----- Provided records -----

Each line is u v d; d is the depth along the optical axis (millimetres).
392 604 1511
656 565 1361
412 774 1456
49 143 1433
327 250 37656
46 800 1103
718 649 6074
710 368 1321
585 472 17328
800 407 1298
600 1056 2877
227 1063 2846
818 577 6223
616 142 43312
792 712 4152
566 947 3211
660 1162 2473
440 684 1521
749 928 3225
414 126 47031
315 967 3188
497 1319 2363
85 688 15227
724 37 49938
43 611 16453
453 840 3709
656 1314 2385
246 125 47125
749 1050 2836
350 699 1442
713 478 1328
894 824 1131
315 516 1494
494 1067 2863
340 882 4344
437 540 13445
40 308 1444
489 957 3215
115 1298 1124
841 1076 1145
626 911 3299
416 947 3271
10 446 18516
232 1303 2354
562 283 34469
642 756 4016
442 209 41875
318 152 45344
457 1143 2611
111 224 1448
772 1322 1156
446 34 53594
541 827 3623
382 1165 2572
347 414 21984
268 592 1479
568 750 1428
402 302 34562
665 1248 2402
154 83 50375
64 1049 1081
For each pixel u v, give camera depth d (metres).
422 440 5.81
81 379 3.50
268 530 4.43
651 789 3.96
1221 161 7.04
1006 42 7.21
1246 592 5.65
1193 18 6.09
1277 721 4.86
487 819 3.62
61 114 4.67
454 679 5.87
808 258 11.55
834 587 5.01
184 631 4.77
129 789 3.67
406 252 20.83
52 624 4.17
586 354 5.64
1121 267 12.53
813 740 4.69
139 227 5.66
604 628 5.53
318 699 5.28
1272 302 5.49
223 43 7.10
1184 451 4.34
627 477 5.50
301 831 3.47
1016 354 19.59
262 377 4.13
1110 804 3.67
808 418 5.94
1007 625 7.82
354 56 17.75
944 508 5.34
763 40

-----

Task details
Above are the records; copy exactly the lines from the one with "315 967 3188" through the final line.

Expected answer
315 967 3188
497 1319 2363
85 688 15227
724 37 49938
43 611 16453
453 840 3709
656 1314 2385
246 125 47125
749 1050 2836
350 699 1442
713 478 1328
894 824 1131
315 516 1494
494 1067 2863
340 882 4344
437 540 13445
40 308 1444
489 957 3215
115 1298 1124
841 1076 1145
626 911 3299
416 947 3271
10 446 18516
232 1303 2354
562 283 34469
642 756 4016
442 209 41875
318 152 45344
457 1143 2611
111 224 1448
772 1322 1156
446 34 53594
541 827 3623
382 1165 2572
347 414 21984
268 592 1479
568 750 1428
402 302 34562
665 1248 2402
154 83 50375
64 1049 1081
For each pixel u v, give camera depth d (metres).
422 440 5.81
81 379 3.50
268 530 4.43
651 789 3.96
1221 161 7.04
1006 42 7.21
1246 592 5.65
1193 18 6.09
1277 721 4.86
487 819 3.62
61 114 4.67
454 679 5.87
808 258 11.55
834 587 5.01
184 631 4.77
129 789 3.67
406 252 20.83
52 624 4.17
586 354 5.64
1121 267 12.53
813 740 4.69
139 227 5.66
604 628 5.53
318 699 5.28
1272 302 5.49
223 43 7.10
1184 451 4.34
627 477 5.50
301 831 3.47
1016 354 19.59
262 377 4.13
1110 804 3.67
808 418 5.94
1007 625 7.82
354 56 17.75
944 508 5.34
763 40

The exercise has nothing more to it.